# What goes good over tung oil?



## ToddTurner (Apr 20, 2009)

I have just completed a small table. It is special because of many reasons and i will post it when its finished. Special because (1) it is for my wifes new office, and (2) it is all new to me. Every psrt of the table is something i have little or no experience with including the finish, which is my weakness. I decided to use tung oil. I wiped on (and off) 2 coats oftung oil on it today and it really woke up the colors and grains. Is it okay to spray water-based clear coat on top of tung? I use the Minwax poly crylic 
Whats your experience with tung oil? I like the water bourne clear coating stuff for easy clean up but im not opposed to using whatever goes best to achieve a smooth luster. Thanks fellow jocks!!!


----------



## Manitario (Jul 4, 2010)

pure tung oil or the minwax brand tung oil?
I can't comment about pure tung oil, but the "tung oil" that can be bought at most big box stores is simply a varnish/oil blend similar to Danish oil. In fact, most of the stuff labelled "tung oil" isn't even tung oil based. I have no experience with the water based poly, but the regular minwax wipe on poly will go fine as a top coat.


----------



## ClintSearl (Dec 8, 2011)

What specific product did you use? Just because the label says "Tung Oil" doesn't mean that tung oil is in the formula.

Generally, if a drying oil is fully polymerized, you can top coat with waterborne poly without a problem.


----------



## JohnZappulla (Aug 15, 2011)

Todd,
Great question! I have never heard of any topcoat for tung oil. I've always enjoyed working with tung as it is so easy to apply and can be recoated every year or so.
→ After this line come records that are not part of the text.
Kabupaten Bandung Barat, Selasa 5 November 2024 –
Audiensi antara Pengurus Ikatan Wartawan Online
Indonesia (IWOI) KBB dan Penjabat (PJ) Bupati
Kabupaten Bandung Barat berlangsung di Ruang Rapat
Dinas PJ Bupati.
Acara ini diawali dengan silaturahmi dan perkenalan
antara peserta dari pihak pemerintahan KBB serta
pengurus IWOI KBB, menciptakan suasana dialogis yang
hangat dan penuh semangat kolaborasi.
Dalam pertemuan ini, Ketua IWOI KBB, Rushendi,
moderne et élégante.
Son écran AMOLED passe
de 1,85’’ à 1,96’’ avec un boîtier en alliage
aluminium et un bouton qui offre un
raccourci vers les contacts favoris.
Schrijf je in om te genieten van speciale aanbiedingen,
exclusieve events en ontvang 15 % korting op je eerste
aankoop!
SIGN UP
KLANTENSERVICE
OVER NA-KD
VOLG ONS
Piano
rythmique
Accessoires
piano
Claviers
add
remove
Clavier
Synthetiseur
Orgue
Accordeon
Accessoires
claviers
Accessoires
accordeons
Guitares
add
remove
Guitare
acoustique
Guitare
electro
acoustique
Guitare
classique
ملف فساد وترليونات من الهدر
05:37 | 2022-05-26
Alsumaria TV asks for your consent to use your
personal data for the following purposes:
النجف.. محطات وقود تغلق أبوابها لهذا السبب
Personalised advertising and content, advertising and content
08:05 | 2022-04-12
I know it's a slow drying finish and I would suggest you hold off on applying anything until the finishing experts address this one. 
JPZ


----------



## Rick Dennington (Aug 27, 2009)

I have a formul that I've used for years, and it works pretty good for all my projects…I use "pure" 100% t.o., and use 50% tung oil, 50% mineral spirits, and 50% polyerthane all mixed together….you get the best of both worlds that way..the mineral spirits is a drying agent, and if needed, you can add a little more for faster drying, but don't cut it too much..you can add several coats if need be to get the look you want…...


----------



## ToddTurner (Apr 20, 2009)

Hey guys thanks for the good useful feedback. Im using pure tung oil. Looks like i have a few options here that i wasnt aware of. I may even elect to use only tung oil. It looks nice now.


----------



## Weaver (Jan 1, 2012)

I've used pure tung oil on a few projects, and i have to say i really enjoy deep color it brings out.
from what i've read, it needs to cure for 30 days. (the waiting drives me nuts) but when it is done it looks great.
I have also applied a coat of Johnson's paste wax after it cures… mainly because i love it way it makes the piece feel/look.


----------



## superdav721 (Aug 16, 2010)

You can still use a 1 lb cut of shellac. You will have to use the french polish method. I would first wipe the project down with denatured alcohol. Then proceed with the french polish. BLO is a great simple finish but will not last long. The BLO - mineral spirit - Poly mix is a great idea.


----------



## Rick Dennington (Aug 27, 2009)

Todd,

I have also just used pure tung oil only, but as you already know, you have to mix it w/ mineral sprits or it'll never dry….without using m.s., it will stay tacky and sticky forever…. It all depends on what I'm suing it for, like putting 2-3 coats on my shop furniture and jigs…..it works great there, too….The BLO--mineral spirits--tung oil formula that superdav721 mentioned is also very good…..thanks superdav…I forgot about that mix…..


----------



## JAAune (Jan 22, 2012)

When in doubt, dewaxed shellac will adhere to almost all other finishes. It's a lifesaver for those doing restoration work. It is also a good sealer for use under other finishes so you can apply a coat of shellac then finish the project with your favorite topcoat.


----------